When LDB and I were still just studying, we were dating, and had been for years before starting our brainwashing sessions. But when we started coming to the meetings regularly, we were "counseled" that we shouldn't be arriving together in the same car since we weren't married. It would set a bad example to the teenagers in the congregation. Gee, I guess the fact that we studied regularly and came to meetings regularly pretty early on and even started commenting at the meetings wasn't near enough of a good example to the others. How stumbling it must have been for others to see us arrive together in the same car! Oh my god, what were we thinking? By the way, we didn't live together before we got married-I just lived a little farther away from the KH than LDB did so I'd just drive to his apartment and we'd go to the KH together in his car. Besides, walking in to the KH together was so much less intimidating to me than having to walk in alone when I was new to "da troof".
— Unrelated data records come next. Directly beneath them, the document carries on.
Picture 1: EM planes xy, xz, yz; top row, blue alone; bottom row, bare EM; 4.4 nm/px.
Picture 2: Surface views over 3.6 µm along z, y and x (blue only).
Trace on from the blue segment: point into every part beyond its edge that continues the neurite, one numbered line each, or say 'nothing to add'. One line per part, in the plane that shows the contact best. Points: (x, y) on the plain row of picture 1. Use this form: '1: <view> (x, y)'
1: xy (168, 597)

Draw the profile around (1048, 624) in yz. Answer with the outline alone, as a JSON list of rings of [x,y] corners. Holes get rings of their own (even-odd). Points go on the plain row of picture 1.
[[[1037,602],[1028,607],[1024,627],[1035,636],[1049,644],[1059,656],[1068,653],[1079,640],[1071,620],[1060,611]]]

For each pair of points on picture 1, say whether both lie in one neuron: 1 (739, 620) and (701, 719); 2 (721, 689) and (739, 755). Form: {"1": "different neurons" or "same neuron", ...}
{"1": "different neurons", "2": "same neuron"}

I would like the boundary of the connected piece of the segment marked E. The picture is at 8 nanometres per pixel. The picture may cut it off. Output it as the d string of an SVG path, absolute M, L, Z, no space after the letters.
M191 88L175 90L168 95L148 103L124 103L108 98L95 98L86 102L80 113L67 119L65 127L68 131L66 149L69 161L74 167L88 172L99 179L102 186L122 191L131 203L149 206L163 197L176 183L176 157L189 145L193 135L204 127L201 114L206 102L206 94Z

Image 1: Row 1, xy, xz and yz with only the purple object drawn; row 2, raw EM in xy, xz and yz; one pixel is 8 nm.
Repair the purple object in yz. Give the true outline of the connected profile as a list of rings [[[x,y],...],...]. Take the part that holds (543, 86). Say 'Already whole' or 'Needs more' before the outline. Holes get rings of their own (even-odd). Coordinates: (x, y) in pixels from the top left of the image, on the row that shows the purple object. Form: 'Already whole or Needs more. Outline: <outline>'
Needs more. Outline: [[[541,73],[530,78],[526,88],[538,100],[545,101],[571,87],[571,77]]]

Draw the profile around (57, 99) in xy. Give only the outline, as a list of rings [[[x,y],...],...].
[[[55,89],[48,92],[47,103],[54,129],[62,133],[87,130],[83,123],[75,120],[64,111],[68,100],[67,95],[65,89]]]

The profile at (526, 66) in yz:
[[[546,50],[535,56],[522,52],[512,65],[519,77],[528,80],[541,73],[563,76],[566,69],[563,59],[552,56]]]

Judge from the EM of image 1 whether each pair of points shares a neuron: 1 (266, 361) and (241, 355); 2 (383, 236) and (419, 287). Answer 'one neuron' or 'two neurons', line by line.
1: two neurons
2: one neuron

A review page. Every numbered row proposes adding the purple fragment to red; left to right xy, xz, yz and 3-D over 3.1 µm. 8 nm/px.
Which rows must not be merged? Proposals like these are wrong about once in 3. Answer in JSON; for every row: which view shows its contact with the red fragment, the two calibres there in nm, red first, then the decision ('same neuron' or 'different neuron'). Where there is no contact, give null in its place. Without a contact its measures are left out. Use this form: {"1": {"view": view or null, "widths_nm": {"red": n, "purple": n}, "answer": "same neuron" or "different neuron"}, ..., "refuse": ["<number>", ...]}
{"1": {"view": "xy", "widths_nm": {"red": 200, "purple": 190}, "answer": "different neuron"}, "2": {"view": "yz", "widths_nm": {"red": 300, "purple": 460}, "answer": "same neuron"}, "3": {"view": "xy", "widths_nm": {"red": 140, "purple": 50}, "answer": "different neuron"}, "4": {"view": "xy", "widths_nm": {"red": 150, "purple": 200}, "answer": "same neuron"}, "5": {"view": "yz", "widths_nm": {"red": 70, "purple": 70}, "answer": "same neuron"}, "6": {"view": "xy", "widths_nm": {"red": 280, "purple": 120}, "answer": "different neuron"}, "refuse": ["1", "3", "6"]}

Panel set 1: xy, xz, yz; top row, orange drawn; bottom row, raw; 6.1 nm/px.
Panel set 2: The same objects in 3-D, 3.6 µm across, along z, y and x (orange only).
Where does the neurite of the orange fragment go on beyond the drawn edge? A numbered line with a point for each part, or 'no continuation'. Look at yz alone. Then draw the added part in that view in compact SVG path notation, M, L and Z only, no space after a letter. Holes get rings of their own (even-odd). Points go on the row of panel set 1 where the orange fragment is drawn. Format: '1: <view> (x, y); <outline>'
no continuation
Don't clap when someone gets reinstated. Do clap when someone becomes an unbaptized publisher. Do clap for the auxiliary pioneers who had been "approved" for the "privilege" this month. I refused to clap for them, because I felt it was against everything else we had been told about 'just doing your personal best' and not 'comparing yourself to others' and 'everybody's circumstances are different', blah blah blah. If I was going to clap for them, then they should have had to clap for my 10 hours a month when I worked full time, struggled horribly with narcolepsy (then undiagnosed and not treated), had a child with health problems, a husband, a house to keep up, etc.
Sorry about my ramblings. Sometimes it just feels good to vent.